• **The problem**:
Please reproduce the wellbore pump passage word for word, starting at "FIGS. 2 and" and ending at "end of the tubular body 20.".

A tubular body 20 having a longitudinal bore therethrough, which may include production tubing, is disposed within and coaxial with the casing 15. The tubular body 20 extends from the surface of the wellbore 13 and provides a path for fluid flow therethrough.

The PCP 30, which exists within the tubular body 20, generally includes the drive string or sucker rod 25, which is rotatable relative to the tubular body 20 (and relative to the drive mechanism 10) by operation of the drive mechanism 10. The drive string 25 may include one or more sucker rods connected to one another by threaded connections and/or one or more polished rods connected to one another by threaded connections.

FIGS. 2 and 3 illustrate the section of the wellbore 13 having the PCP 30 therein. One or more pony rods 40 may exist within the sucker rod string 25 at its lower end, and the one or more pony rods 40 may be connected to a rotor 85. One or more rod centralizers 50A, 50B, 50C may optionally be strategically placed along an outer diameter of the rod string 25 and spaced from one another along the length of the rod string 25 to centralize the position of the rod string 25 within the tubular body 20. Additionally, one or more tubing centralizers 45A, 45B may optionally be placed on an outer diameter of the tubular body 20 to position the tubular body 20 within the casing 15. The tubing centralizers 45A, 45B are spaced along the length of the tubular body 20 and are preferably disposed proximate to a lower end of the tubular body 20.

The tubular body 20 may include a sand screen 65 at or near its lower end. The sand screen 65 possesses one or more perforations therethrough and is capable of filtering solid particles from fluid flowing into the tubular body 20 from outside the tubular body 20 and fluid flowing from within the tubular body 20 to outside the tubular body 20. One or more perforations 70 also extend from the inner diameter of the casing 15 into the formation 60 so that fluid may flow into and out from an area of interest within the formation 60. The area of interest may be a reservoir containing hydrocarbon fluids.

Within the tubular body 20, the PCP 30 includes the rotor 85 disposed concentrically within a stator 80. The rotor 85 is operatively attached to the drive mechanism 10, and the stator 80 is operatively attached to the inner diameter of the tubular body 20. The rotor 85 is rotatable relative to the stationary stator 80 by the drive string 25 to pump fluid in a direction within the tubular body 20. The rotor 85 is helically-shaped, while the stator 80 is elastomer-lined and also helically-shaped. The rotor 85 has a plurality of undulations 87 therein, and the stator 80 has a plurality of undulations 83 therein. Similarly, inner diameter extensions 88 exist between the undulations 87 of the rotor 85 and inner diameter extensions 81 exist between the undulations 83 of the stator 80. The stator undulations 83 mate with the rotor extensions 88 at various points in time during the rotation of the rotor 85.

Page text extraction data
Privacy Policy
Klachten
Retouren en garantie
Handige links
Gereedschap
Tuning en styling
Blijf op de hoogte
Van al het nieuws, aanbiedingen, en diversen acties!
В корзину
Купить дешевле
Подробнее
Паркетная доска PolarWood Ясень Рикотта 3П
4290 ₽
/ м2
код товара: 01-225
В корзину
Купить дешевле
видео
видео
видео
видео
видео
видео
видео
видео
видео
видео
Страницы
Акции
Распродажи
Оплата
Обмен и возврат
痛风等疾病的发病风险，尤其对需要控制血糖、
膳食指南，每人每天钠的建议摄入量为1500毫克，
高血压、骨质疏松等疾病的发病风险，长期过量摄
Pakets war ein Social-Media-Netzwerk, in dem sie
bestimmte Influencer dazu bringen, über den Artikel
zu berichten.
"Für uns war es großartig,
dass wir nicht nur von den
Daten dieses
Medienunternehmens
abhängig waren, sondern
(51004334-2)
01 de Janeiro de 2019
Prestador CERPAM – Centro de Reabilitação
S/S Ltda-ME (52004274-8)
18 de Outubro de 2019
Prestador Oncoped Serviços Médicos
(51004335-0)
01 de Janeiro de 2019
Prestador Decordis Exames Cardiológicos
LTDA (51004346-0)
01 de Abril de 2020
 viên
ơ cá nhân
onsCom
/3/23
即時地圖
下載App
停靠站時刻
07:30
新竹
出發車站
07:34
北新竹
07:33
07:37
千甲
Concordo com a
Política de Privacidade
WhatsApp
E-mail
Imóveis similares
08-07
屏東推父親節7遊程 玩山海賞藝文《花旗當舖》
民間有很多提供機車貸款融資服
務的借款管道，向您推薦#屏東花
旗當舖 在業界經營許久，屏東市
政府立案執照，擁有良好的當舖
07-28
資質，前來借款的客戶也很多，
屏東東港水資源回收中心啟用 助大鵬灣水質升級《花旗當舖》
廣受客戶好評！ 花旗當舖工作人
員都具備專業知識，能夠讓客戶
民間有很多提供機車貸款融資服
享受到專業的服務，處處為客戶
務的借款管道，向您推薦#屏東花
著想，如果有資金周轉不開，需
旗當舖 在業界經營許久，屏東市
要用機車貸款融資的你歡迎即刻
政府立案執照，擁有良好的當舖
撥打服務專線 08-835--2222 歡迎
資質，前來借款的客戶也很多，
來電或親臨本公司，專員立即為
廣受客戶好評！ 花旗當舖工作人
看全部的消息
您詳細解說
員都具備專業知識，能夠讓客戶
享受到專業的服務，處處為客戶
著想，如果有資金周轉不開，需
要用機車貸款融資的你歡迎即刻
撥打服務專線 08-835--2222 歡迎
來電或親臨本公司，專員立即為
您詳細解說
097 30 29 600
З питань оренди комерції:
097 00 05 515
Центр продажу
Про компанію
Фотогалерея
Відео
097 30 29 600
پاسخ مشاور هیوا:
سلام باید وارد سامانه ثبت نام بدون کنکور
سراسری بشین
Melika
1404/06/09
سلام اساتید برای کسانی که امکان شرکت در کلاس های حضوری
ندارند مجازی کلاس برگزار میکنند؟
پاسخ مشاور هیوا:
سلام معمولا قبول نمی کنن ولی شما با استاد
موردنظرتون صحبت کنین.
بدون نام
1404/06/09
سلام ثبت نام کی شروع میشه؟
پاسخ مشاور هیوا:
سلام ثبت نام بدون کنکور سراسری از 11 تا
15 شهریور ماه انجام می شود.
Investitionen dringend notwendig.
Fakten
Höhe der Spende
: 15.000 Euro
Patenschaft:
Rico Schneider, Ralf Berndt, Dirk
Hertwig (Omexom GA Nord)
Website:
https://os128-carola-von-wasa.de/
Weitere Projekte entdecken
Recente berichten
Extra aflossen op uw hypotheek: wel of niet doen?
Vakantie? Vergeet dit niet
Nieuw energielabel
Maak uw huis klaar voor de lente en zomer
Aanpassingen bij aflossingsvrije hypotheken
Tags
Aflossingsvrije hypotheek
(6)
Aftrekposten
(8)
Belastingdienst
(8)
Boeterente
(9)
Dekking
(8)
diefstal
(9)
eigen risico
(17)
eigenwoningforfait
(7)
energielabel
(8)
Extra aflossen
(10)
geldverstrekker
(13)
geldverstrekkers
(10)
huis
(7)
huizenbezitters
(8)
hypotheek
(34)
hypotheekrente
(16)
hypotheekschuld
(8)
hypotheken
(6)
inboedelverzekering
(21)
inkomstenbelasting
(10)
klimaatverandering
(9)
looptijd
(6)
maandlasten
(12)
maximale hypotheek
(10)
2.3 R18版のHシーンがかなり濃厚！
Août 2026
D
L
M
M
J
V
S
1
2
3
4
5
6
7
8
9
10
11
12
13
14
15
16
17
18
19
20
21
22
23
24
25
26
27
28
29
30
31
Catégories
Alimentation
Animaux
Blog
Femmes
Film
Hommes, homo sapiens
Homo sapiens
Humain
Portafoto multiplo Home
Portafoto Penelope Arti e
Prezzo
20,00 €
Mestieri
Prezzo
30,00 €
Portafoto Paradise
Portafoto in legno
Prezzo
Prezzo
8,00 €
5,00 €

• **Written answer**:
FIGS. 2 and 3 illustrate the section of the wellbore 13 having the PCP 30 therein. One or more pony rods 40 may exist within the sucker rod string 25 at its lower end, and the one or more pony rods 40 may be connected to a rotor 85. One or more rod centralizers 50A, 50B, 50C may optionally be strategically placed along an outer diameter of the rod string 25 and spaced from one another along the length of the rod string 25 to centralize the position of the rod string 25 within the tubular body 20. Additionally, one or more tubing centralizers 45A, 45B may optionally be placed on an outer diameter of the tubular body 20 to position the tubular body 20 within the casing 15. The tubing centralizers 45A, 45B are spaced along the length of the tubular body 20 and are preferably disposed proximate to a lower end of the tubular body 20.